Peterson's failure to report his testosterone issue, however, is of particular interest to the commission. According to a source, when Peterson filled out his disclosure form of medications when he signed up for VADA, there was no mention of testosterone.
Kizer said Peterson (30-1-1, with 15 KOs) isn't currently licensed to fight in Nevada, but would usually get routine approval in the next several days for the fight scheduled next week at the Mandalay Bay resort.
Now, Peterson needs to win an appeal to the five-member commission, which isn't scheduled to meet until May 21.
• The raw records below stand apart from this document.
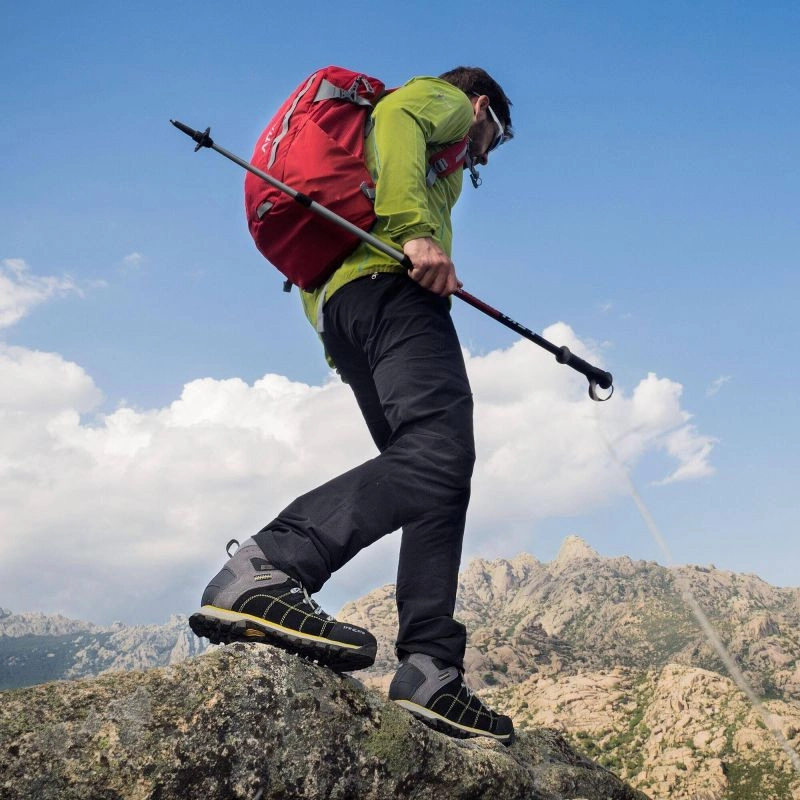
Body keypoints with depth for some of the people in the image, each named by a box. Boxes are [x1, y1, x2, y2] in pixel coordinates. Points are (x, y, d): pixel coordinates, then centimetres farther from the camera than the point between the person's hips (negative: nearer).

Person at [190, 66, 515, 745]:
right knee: (439, 451, -27)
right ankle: (262, 572, -43)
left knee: (438, 483, 1)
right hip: (391, 280, -9)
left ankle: (431, 671, -10)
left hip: (337, 306, 9)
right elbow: (393, 120, -8)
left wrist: (342, 353, 26)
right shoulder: (441, 98, 20)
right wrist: (414, 228, -23)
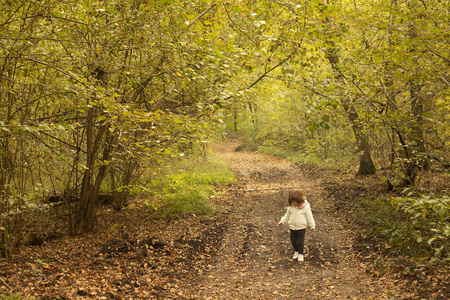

Khan's promoter, Richard Schaefer of Golden Boy Promotions in Los Angeles, said it's premature to say whether the Peterson-Khan fight will be held. But if Peterson can't fight, Khan won't face a substitute opponent, Schaefer said.
"If he is allowed to fight, obviously we will fight,'' Schaefer said. "We're going to wait to see what the Athletic Commission decides. It would be impossible to find an opponent within a week and a half for a fight of this caliber.''
Goodman and Dr. Edwin "Flip'' Homansky, a former Nevada Athletic Commission member also affiliated with the Voluntary Anti-Doping Association, declined to comment on Peterson's test. They cast VADA as a neutral testing agency.
Kizer said Fried told him Peterson recalls receiving testosterone treatment from a doctor before his first fight against Khan ended in controversy last December in Washington.
"He's saying Peterson's only real fault was that he failed to report therapeutic use of testosterone,'' Kizer said.
Khan (26-2, with 18 knockouts) lost his WBA and IBF belts in a split-decision loss to Peterson on Dec. 10, but was granted a rematch after complaining about the referee's decision to deduct him two points for pushing. He also was upset by the presence of an unauthorized man at ringside who was seen distracting an official.